Menurut mantan pelatih Bayern Munich tersebut, kesepakatan kontrak baru ini menguntungkan bagi dirinya maupun pihak manajemen klub.
"Klub memiliki haknya, saya pun memiliki hak saya. Ini kesepakatan yang sangat bagus." ujar Hansi Flick, Manajer Barcelona.
Arsitek strategi asal Jerman itu juga menegaskan komitmen serta kenyamanannya dalam menangani skuat berjuluk Blaugrana tersebut sejak kedatangannya dua tahun lalu.
"Saya tahu bahwa saya berada di tempat yang tepat di sini," ujar Hansi Flick, Manajer Barcelona.
Flick pertama kali menangani Barcelona pada tahun 2024 di tengah situasi finansial klub yang sedang memburuk. Walau bekerja dengan anggaran belanja yang terbatas, ia berhasil mempersembahkan lima dari enam trofi domestik yang tersedia dalam dua musim terakhir.
Di bawah arahannya, Barcelona menunjukkan dominasi kuat atas rival abadi mereka, Real Madrid. Dari total tujuh pertandingan El Clasico yang dilakoni, Barcelona berhasil mengemas enam kemenangan dan hanya menelan satu kali kekalahan.
Keunggulan atas Real Madrid tersebut mencakup kemenangan di beberapa partai puncak perebutan gelar juara, termasuk dua kali laga final Piala Super Spanyol dan satu pertandingan final Copa del Rey.

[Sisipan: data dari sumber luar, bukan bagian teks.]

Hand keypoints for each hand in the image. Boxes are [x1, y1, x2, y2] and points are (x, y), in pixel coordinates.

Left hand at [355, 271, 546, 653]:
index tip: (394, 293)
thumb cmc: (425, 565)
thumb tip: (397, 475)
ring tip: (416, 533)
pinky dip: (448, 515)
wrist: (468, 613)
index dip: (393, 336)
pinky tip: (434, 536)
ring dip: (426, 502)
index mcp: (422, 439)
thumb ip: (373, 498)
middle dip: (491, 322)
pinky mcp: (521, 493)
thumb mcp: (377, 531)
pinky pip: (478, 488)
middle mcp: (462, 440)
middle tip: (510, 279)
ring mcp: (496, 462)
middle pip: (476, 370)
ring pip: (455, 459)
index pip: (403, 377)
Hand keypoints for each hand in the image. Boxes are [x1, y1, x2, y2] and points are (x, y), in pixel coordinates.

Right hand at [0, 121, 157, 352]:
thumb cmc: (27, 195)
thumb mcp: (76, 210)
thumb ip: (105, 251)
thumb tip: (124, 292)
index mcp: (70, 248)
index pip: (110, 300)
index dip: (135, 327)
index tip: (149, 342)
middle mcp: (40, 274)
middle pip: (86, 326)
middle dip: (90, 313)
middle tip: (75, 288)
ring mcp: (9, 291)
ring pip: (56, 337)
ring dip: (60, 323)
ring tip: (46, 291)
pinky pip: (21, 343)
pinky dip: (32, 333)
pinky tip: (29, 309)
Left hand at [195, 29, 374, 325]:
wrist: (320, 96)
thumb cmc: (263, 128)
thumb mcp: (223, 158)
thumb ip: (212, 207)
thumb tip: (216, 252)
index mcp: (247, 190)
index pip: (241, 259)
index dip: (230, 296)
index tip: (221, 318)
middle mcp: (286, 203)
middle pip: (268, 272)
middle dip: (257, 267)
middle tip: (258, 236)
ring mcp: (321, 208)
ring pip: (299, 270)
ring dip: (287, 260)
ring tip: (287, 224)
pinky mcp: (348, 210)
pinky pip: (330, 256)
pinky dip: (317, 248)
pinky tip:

Barcelona juga menorehkan rekor kandang sempurna di kompetisi LaLiga musim ini dengan menyapu bersih kemenangan pada seluruh 19 laga di Camp Nou. Catatan itu menempatkan Flick sebagai pelatih ketiga dalam sejarah klub dengan rekor kemenangan kandang 100 persen, melampaui jumlah laga Enrique Fernandez dan Helenio Herrera.
Secara keseluruhan, Flick telah memimpin Barcelona dalam 116 pertandingan dengan raihan 88 kemenangan, 10 hasil imbang, dan 18 kekalahan. Persentase kemenangan sebesar 75,9 persen tersebut menjadi rekor terbaik kedua dalam sejarah klub, hanya berada di bawah Luis Enrique yang mencatat 76,2 persen kemenangan.
Produktivitas lini serang klub juga meningkat dengan catatan 175 gol di seluruh kompetisi sepanjang musim lalu, yang menjadi rekor gol terbanyak ketiga bagi klub dalam satu musim. Barcelona bahkan sempat mencetak gol dalam 55 laga berturut-turut di kompetisi domestik sebelum akhirnya terhenti saat menghadapi Deportivo Alaves.